-- Task description --
Every line below needs to be reproduced exactly.

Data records
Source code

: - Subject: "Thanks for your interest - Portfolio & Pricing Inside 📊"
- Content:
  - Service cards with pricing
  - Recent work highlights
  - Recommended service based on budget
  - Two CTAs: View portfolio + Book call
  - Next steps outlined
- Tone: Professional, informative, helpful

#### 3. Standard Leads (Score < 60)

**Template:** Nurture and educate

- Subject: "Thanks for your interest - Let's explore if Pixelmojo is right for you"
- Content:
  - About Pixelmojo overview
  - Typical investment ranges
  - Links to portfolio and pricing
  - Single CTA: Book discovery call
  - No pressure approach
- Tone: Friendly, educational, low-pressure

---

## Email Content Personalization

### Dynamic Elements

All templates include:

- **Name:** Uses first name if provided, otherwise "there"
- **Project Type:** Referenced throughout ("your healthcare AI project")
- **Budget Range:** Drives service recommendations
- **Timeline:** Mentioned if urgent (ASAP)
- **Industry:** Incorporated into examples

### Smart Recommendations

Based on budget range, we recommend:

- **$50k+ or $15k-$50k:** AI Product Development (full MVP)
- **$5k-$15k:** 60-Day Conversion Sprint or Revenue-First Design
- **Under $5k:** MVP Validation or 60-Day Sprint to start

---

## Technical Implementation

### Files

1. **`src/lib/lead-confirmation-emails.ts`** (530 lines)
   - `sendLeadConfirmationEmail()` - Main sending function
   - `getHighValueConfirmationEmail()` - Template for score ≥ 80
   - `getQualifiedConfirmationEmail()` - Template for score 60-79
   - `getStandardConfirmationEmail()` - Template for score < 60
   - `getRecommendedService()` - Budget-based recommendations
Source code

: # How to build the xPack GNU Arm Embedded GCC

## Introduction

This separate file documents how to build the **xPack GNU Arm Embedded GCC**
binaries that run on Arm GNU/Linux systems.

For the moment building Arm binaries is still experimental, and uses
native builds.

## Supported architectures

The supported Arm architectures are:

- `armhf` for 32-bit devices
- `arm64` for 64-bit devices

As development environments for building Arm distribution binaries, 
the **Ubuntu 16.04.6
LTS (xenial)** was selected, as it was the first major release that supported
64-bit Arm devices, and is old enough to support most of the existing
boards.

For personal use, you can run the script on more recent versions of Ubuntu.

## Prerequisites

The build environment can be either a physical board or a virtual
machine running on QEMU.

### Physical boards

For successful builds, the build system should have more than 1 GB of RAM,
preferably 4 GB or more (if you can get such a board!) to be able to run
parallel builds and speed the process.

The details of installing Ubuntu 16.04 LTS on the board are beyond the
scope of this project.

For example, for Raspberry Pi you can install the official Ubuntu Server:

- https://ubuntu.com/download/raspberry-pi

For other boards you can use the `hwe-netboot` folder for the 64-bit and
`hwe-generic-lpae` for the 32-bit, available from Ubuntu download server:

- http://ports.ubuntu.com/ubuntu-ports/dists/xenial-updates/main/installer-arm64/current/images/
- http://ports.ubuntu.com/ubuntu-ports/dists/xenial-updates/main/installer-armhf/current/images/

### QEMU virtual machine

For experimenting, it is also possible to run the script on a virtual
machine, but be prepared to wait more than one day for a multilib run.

-- Answer section --
Source code

: - Subject: "Thanks for your interest - Portfolio & Pricing Inside 📊"
- Content:
  - Service cards with pricing
  - Recent work highlights
  - Recommended service based on budget
  - Two CTAs: View portfolio + Book call
  - Next steps outlined
- Tone: Professional, informative, helpful

#### 3. Standard Leads (Score < 60)

**Template:** Nurture and educate

- Subject: "Thanks for your interest - Let's explore if Pixelmojo is right for you"
- Content:
  - About Pixelmojo overview
  - Typical investment ranges
  - Links to portfolio and pricing
  - Single CTA: Book discovery call
  - No pressure approach
- Tone: Friendly, educational, low-pressure

---

## Email Content Personalization

### Dynamic Elements

All templates include:

- **Name:** Uses first name if provided, otherwise "there"
- **Project Type:** Referenced throughout ("your healthcare AI project")
- **Budget Range:** Drives service recommendations
- **Timeline:** Mentioned if urgent (ASAP)
- **Industry:** Incorporated into examples

### Smart Recommendations

Based on budget range, we recommend:

- **$50k+ or $15k-$50k:** AI Product Development (full MVP)
- **$5k-$15k:** 60-Day Conversion Sprint or Revenue-First Design
- **Under $5k:** MVP Validation or 60-Day Sprint to start

---

## Technical Implementation

### Files

1. **`src/lib/lead-confirmation-emails.ts`** (530 lines)
   - `sendLeadConfirmationEmail()` - Main sending function
   - `getHighValueConfirmationEmail()` - Template for score ≥ 80
   - `getQualifiedConfirmationEmail()` - Template for score 60-79
   - `getStandardConfirmationEmail()` - Template for score < 60
   - `getRecommendedService()` - Budget-based recommendations
Source code

: # How to build the xPack GNU Arm Embedded GCC

## Introduction

This separate file documents how to build the **xPack GNU Arm Embedded GCC**
binaries that run on Arm GNU/Linux systems.

For the moment building Arm binaries is still experimental, and uses
native builds.

## Supported architectures

The supported Arm architectures are:

- `armhf` for 32-bit devices
- `arm64` for 64-bit devices

As development environments for building Arm distribution binaries, 
the **Ubuntu 16.04.6
LTS (xenial)** was selected, as it was the first major release that supported
64-bit Arm devices, and is old enough to support most of the existing
boards.

For personal use, you can run the script on more recent versions of Ubuntu.

## Prerequisites

The build environment can be either a physical board or a virtual
machine running on QEMU.

### Physical boards

For successful builds, the build system should have more than 1 GB of RAM,
preferably 4 GB or more (if you can get such a board!) to be able to run
parallel builds and speed the process.

The details of installing Ubuntu 16.04 LTS on the board are beyond the
scope of this project.

For example, for Raspberry Pi you can install the official Ubuntu Server:

- https://ubuntu.com/download/raspberry-pi

For other boards you can use the `hwe-netboot` folder for the 64-bit and
`hwe-generic-lpae` for the 32-bit, available from Ubuntu download server:

- http://ports.ubuntu.com/ubuntu-ports/dists/xenial-updates/main/installer-arm64/current/images/
- http://ports.ubuntu.com/ubuntu-ports/dists/xenial-updates/main/installer-armhf/current/images/

### QEMU virtual machine

For experimenting, it is also possible to run the script on a virtual
machine, but be prepared to wait more than one day for a multilib run.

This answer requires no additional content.